(September 15, 2016) There is no compelling case for Ontario to honour its odious renewable power deals.
Ontario’s power prices are soaring out of control, industry is leaving the province, the Liberal government is panicking over its re-election prospects, and almost everyone agrees there’s no remedy, that the ludicrously lucrative long-term contracts that the Ontario government signed with wind and solar energy developers condemn the province to many more years of economic hardship.
Except there is a way to deal with the onerous contracts — rip them up. There is no compelling economic, environmental, moral or legal case for the government to “honour” odious contracts. The only honourable course of action for the government, in fact, is to admit its mistakes and pass legislation declaring those contracts null and void.
A compelling economic case? In announcing its Green Energy Act, the Liberals repeatedly boasted they’d be creating 50,000 jobs, boosting the Ontario economy to new heights. With jobs fleeing the province and business confidence at rock bottom, no one hears that boast any longer.
A compelling environmental case? Industrial wind turbines, which rely on fossil fuel backup, do next to nothing to reduce carbon dioxide, the sole rationale for their existence. In contrast to this trivial and dubious environmental benefit, wind turbines do immense and certain environmental harm by disfiguring the countryside and slaughtering millions of birds and bats.
A compelling moral case? Ontario’s multi-billion “clean energy” industry has a squalid provenance. This has been largely a closed-door sector in which 11 politically favoured domestic and multinational giants control 90 per cent of the wind power market, letting them pocket an estimated $10 billion in government-mandated subsidies over the next two decades. Although the industry portrays itself as small scale and local, it’s anything but.
A compelling legal case? There is none, if the province proceeds properly, explains Bruce Pardy, professor of law at Queen’s University, a former adjudicator for the Ontario Environmental Review Tribunal and author of the 2014 Fraser Institute study, Cancelling Contracts: The Power of Governments to Unilaterally Alter Agreements.
“The right way is to legislate: to enact a statute that declares green contracts to be null and void, and the province to be free from liability,” he explains. “Statutes can override iron-clad provisions in a contract because that is the nature of legislative supremacy: Legislatures can pass laws of any kind, as long as they are within their jurisdiction and do not offend the constitution. Legislating on electricity production is clearly a provincial power, as are ‘property and civil rights.’”

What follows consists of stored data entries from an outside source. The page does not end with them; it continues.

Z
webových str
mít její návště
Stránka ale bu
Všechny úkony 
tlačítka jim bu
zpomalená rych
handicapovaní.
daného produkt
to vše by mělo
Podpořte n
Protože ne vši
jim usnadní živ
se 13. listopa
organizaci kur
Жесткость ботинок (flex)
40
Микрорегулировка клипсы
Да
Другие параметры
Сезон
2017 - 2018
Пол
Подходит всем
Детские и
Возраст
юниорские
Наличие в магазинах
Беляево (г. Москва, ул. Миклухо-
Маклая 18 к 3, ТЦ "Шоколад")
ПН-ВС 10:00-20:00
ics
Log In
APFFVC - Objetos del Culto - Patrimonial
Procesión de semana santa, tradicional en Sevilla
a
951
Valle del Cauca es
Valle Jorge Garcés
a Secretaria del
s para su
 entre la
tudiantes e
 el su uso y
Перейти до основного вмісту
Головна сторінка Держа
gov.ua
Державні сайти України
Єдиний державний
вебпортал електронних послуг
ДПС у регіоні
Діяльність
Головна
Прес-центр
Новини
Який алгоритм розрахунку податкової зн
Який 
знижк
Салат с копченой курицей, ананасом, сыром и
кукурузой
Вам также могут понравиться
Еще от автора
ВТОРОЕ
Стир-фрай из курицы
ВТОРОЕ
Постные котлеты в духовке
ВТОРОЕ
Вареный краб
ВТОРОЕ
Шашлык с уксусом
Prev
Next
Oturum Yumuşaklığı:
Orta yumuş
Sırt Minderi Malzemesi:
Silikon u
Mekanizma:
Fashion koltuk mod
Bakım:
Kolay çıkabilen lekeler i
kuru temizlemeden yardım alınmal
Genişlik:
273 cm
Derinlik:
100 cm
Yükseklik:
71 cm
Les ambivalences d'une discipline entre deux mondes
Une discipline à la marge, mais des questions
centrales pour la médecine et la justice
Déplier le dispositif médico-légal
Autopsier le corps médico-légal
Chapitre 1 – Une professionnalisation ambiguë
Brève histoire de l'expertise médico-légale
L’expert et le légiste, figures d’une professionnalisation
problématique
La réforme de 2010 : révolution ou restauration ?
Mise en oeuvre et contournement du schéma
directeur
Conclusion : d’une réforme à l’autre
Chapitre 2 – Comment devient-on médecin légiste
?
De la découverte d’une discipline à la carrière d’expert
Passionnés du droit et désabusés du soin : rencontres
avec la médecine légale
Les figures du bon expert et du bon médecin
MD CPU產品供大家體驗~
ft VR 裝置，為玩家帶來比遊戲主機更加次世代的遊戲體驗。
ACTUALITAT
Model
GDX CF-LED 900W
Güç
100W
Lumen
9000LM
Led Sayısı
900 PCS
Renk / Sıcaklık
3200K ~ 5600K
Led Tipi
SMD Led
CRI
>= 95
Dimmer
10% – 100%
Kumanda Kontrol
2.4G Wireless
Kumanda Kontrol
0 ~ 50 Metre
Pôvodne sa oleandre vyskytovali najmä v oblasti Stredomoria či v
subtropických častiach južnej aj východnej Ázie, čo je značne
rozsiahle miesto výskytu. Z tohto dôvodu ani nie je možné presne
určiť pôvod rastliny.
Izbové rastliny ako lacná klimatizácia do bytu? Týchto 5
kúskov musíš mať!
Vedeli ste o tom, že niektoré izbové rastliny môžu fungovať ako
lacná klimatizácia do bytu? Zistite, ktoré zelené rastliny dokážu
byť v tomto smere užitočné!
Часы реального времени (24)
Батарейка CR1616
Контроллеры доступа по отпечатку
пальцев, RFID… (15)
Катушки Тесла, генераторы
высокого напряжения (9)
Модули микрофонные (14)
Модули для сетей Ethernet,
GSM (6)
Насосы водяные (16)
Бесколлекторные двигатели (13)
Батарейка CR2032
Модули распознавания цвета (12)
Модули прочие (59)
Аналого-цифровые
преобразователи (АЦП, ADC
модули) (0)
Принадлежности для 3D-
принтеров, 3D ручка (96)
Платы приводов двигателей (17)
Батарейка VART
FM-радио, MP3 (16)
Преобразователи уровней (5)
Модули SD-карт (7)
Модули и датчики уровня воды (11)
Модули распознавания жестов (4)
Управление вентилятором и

There is no compelling case for Ontario to honour its odious renewable power deals
Pardy’s analysis is sound not just in theory but in practice, as Trillium Power Wind Corp. discovered when it sued for $2.25 billion in damages after the Liberals, to quell fierce public opposition to offshore wind turbines prior to a previous election, unilaterally rewrote the rules. The appeal court had no time for Trillium’s claims, noting that it was “plain and obvious” and “beyond all reasonable doubt” that Trillium could not succeed in arguing breach of contract. As an analysis of the case by the law firm Osler, Hoskin & Harcourt put it, the appeal court “made it clear that proponents who choose to participate in discretionary government programs, such as Ontario’s renewable energy program, do so primarily at their own risk. Governments may alter the policies that underlie a program, and may even alter or cancel such programs, in a manner that may be fully lawful and immune from civil suit.”
Moreover, the appeal court decision dismissed Trillium’s contention that the government had acted improperly out of “purely political” considerations, rather than out of legitimate public policy considerations. As Osler explained, governments are free to act in their political interests: “this decision emphasizes that political factors, such as strong public opposition, are legitimate public policy considerations.” These principles aren’t Ontario-specific — they’re fundamental. Throughout Europe, governments are also unilaterally rewriting their unaffordably generous rules governing the renewables industry.
Cancelling Ontario’s odious renewables contracts would immediately and directly lower rates for the province’s citizens and industry, reversing the harm to the provincial economy and improving the government’s prospects in the coming provincial election. A cancellation would bless the citizens of Ontario — and other provinces —indirectly as well, by disciplining future governments and investors alike. Investors would be leery of participating in future politically motivated government programs that weren’t fundamentally sound, making it difficult for future governments to pursue pet projects that run the risk of harming the citizenry. Benign government projects — say building a school or hospital — would run no such risk and discourage no investor.
Contracts are sacrosanct between private parties, when they follow the law. Contracts means something else entirely when one party — the government — makes the law and is free to change it. Let the investor beware before getting into bed with government. Let the government think hard about whether its fling with renewables is an affair it wishes to continue.